* Liste des activités *
- a) Répondez aux questions suivantes à l'aide du texte sur les brevets d'invention.
(i) Comment le texte définit-il le privilège d'invention ?
(ii) Par qui les privilèges d'invention étaient-ils principalement délivrés au terme de la procédure d'examen ?
(iii) Que l'inventeur doit-il désormais obligatoirement déposer ?
- b) Rédigez la suite du texte sur les brevets d'invention à partir de sa dernière phrase.

:: Texte fourni ::

3Tandis que le privilège d’invention était une privata lex, une loi particulière, concédée par le roi à l’inventeur, le brevet d’invention est lui conçu comme un droit de l’inventeur. Plus encore, dans le contexte révolutionnaire de la France de 1791, ce droit prend la valeur d’un droit naturel de l’inventeur sur « les produits de son esprit2 ». À rebours de ceux qui voient les inventeurs comme tributaires de l’imitation et d’une culture partagée3, la loi sur les brevets de 1791 performe une figure de l’inventeur comme un être particulier, différent des autres hommes, et qui, par son génie, crée de la nouveauté. C’est là l’une des premières conséquences individualisantes de la loi : les inventeurs ne relèvent plus d’un « monde », celui de l’artisanat, celui des arts et métiers, ils sont des individus singuliers dont la propriété immatérielle se fonde dans le droit naturel.

4Mais cette redéfinition théorique, d’ordre juridique et politique, s’accompagne d’un second changement qui, quoique d’apparence plus modeste, n’en est pas moins important. Alors que les privilèges d’invention étaient délivrés au terme d’une longue procédure d’examen (par des membres du Bureau du commerce principalement, avec l’appui d’académiciens et aussi parfois de représentants des corporations4), les brevets d’invention sont eux délivrés sur simple demande. En revanche, l’inventeur doit désormais obligatoirement déposer une description, textuelle et éventuellement graphique, de l’invention – ce « mémoire descriptif et explicatif » constituant en quelque sorte une carte de la propriété revendiquée par le brevet.

:::
:: Jeu de données ::

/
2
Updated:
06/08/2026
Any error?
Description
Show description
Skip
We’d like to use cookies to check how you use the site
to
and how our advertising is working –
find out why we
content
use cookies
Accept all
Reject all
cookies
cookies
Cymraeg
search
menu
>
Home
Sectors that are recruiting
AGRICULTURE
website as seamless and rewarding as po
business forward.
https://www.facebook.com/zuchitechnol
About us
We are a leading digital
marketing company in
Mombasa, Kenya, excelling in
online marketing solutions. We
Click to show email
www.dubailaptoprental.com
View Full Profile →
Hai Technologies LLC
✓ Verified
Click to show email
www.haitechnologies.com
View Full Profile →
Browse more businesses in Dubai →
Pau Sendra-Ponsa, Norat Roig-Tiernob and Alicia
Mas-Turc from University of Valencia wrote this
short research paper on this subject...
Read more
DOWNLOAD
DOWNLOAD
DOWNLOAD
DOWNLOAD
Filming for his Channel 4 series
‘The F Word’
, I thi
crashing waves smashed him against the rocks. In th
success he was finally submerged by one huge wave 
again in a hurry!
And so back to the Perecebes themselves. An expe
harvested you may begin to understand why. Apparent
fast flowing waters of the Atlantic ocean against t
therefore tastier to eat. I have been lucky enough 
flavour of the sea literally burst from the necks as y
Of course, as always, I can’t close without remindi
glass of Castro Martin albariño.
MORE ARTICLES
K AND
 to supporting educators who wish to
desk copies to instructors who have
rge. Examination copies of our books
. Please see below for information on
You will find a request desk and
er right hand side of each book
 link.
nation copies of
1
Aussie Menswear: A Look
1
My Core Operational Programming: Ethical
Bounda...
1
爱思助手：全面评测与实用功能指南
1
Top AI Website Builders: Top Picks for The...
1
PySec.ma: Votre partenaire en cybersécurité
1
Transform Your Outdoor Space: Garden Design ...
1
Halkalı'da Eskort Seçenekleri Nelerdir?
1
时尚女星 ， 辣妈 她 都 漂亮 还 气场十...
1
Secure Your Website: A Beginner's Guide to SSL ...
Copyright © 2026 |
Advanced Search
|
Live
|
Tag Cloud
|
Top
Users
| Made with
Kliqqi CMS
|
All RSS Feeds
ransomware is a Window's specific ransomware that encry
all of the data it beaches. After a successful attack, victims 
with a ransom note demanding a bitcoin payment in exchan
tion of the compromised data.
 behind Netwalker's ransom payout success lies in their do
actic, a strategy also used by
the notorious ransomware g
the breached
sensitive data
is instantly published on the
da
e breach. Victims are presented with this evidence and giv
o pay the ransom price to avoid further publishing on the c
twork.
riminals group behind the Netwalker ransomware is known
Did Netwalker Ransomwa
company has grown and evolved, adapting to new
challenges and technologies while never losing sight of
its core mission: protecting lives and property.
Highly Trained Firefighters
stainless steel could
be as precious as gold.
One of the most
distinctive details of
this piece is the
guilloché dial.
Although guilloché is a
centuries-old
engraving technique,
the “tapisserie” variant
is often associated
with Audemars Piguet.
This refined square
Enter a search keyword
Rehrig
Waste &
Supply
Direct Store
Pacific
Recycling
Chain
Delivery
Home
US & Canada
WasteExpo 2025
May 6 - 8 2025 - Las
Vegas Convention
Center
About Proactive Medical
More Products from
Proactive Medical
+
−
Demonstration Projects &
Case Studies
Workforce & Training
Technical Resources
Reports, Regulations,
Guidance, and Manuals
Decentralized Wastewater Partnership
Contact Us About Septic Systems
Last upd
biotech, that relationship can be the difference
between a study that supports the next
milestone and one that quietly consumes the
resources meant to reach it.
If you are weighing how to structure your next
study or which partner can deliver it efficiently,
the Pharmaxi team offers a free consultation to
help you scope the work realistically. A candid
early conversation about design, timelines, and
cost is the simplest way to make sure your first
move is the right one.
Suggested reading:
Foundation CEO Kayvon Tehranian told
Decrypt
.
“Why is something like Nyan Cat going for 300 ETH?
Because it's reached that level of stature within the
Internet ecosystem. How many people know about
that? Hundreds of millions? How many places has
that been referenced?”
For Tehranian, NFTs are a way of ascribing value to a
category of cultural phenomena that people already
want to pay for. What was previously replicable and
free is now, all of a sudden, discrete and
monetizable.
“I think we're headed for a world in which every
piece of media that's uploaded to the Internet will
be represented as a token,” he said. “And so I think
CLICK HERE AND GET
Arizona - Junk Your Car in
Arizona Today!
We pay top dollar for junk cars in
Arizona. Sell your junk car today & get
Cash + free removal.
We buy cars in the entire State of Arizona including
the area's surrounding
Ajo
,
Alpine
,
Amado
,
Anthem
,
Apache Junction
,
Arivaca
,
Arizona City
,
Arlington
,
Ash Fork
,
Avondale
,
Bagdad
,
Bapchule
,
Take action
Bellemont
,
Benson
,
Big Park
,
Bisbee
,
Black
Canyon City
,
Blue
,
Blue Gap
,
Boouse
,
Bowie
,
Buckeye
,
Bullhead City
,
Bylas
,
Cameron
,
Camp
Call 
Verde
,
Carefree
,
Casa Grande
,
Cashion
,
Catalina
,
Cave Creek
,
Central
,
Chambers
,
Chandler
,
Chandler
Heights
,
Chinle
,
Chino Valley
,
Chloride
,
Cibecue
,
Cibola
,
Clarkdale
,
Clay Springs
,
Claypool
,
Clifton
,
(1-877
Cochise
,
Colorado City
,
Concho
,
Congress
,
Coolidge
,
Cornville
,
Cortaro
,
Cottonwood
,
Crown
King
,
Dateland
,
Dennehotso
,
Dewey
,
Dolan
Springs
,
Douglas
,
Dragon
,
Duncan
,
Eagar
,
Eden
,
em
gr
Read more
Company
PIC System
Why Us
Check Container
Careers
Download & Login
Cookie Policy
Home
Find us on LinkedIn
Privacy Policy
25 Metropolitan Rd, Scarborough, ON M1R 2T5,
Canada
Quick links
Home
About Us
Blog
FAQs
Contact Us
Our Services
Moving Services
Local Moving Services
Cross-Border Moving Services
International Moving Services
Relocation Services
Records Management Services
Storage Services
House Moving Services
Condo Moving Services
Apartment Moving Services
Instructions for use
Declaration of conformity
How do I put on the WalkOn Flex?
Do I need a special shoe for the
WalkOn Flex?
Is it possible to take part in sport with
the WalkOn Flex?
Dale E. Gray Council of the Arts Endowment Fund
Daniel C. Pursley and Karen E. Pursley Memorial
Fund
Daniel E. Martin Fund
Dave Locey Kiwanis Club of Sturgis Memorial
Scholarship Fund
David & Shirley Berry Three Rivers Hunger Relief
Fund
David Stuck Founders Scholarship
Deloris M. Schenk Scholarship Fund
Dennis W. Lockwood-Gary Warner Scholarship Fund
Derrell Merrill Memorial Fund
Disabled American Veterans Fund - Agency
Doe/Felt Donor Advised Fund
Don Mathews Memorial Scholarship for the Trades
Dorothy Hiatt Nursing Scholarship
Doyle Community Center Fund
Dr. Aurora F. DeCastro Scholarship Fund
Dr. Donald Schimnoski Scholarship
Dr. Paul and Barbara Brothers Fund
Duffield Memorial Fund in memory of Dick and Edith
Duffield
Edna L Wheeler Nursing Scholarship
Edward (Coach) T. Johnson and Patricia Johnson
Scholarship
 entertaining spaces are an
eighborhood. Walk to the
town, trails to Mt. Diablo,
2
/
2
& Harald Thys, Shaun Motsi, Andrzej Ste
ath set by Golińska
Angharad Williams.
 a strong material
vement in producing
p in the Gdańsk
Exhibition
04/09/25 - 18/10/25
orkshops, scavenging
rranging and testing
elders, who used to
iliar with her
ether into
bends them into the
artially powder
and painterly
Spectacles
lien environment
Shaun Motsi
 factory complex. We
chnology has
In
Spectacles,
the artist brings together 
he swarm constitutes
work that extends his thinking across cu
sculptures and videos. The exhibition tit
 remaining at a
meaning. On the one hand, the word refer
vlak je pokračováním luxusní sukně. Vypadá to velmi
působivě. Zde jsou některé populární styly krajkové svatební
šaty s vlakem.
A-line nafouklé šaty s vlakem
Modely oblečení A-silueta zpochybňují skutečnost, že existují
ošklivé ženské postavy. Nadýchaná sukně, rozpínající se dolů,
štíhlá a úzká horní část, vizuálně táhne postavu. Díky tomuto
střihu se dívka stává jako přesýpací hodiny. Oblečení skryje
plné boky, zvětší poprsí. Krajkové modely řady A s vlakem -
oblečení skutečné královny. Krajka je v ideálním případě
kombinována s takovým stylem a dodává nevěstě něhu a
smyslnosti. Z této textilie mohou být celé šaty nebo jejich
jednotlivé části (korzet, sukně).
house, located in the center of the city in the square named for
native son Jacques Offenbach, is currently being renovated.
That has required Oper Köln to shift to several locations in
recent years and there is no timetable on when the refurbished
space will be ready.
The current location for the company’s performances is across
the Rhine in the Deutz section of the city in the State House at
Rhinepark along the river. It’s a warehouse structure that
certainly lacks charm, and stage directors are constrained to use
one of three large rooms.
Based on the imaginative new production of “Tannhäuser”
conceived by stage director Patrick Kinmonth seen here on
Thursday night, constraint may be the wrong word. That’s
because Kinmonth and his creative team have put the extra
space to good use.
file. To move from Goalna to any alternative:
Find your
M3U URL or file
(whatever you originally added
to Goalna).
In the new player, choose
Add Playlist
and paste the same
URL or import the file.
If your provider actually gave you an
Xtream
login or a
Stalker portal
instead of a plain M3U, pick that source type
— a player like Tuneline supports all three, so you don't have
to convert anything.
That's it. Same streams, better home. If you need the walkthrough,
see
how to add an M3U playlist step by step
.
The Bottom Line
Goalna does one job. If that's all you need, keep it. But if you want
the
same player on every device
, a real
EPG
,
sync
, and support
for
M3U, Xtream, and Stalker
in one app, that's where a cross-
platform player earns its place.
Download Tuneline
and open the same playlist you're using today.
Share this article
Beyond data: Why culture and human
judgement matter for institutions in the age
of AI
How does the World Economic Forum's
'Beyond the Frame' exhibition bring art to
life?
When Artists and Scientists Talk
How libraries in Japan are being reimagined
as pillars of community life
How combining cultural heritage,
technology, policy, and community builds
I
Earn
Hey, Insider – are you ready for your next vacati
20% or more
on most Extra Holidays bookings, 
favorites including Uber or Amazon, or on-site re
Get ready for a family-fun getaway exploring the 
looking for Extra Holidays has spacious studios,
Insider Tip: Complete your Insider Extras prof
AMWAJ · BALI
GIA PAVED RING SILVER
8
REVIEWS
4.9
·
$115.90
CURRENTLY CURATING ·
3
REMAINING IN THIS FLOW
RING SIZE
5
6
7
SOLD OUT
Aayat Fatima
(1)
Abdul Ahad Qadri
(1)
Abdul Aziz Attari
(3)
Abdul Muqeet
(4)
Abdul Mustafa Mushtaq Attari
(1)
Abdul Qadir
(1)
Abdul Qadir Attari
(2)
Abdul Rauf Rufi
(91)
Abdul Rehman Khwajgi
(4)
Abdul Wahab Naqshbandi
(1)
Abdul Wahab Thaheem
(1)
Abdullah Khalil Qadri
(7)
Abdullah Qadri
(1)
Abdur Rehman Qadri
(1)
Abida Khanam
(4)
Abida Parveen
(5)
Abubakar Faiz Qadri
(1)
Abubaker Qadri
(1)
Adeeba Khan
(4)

:::

* Réponses aux tâches *
- a)
(i) Comme une privata lex, une loi particulière, concédée par le roi à l'inventeur.
(ii) Par des membres du Bureau du commerce.
(iii) Une description, textuelle et éventuellement graphique, de l'invention, c'est-à-dire un « mémoire descriptif et explicatif ».

- b)
5Se pose alors un problème évident : si le brevet est considéré comme un droit naturel de l’inventeur, et que par conséquent il suffit d’en demander un pour l’obtenir, alors rien n’empêchera que des brevets soient délivrés pour des inventions inutiles, chimériques ou déjà connues. La solution trouvée par Boufflers, le rapporteur de la loi, est intéressante : il s’agit d’introduire dans cette loi un mécanisme d’autolimitation. Pour obtenir un brevet, l’inventeur doit payer une taxe, dont le montant est et doit être conséquent. L’inventeur n’aura alors aucun intérêt à breveter une invention inutile ou chimérique, car personne n’achèterait alors son produit et il aurait acquitté la taxe du brevet en pure perte. Grâce au dispositif de la taxe, la considération par l’inventeur de son propre intérêt suffira à faire en sorte que les brevets pris librement ne soient pas abusifs. Tandis que la pratique d’Ancien Régime de l’examen préalable relevait de l’art de gouverner selon la « raison d’État », pour reprendre les concepts de Foucault, via « le contrôle et la prise en charge de l’activité des hommes5 », le nouveau régime de brevets institué par la loi de 1791 exprime bien ce passage à un « gouvernement minimal des hommes et des choses6 », dont la règle interne est celle de l’économie maximale.

6Le mécanisme libéral de la loi de 1791 implique alors deux suppositions : tout d’abord, qu’il existe des consommateurs suffisamment instruits et rationnels pour qu’ils ne soient pas dupés par des brevets frauduleux ; ensuite, que l’inventeur soit lui-même un acteur économique suffisamment rationnel pour décider de l’opportunité ou non de protéger son invention, en fonction de l’anticipation qu’il se forme de son succès. À ceux qui réclament le maintien d’un examen, Boufflers répond :

« Pourquoi toujours des contradicteurs ? […] L’esprit de la loi est d’abandonner l’homme à son propre examen. […] Vous voulez un contradicteur : je vous en offre deux, dont l’un est plus éclairé que vous ne pensez, et l’autre est infaillible : l’intérêt et l’expérience7 ».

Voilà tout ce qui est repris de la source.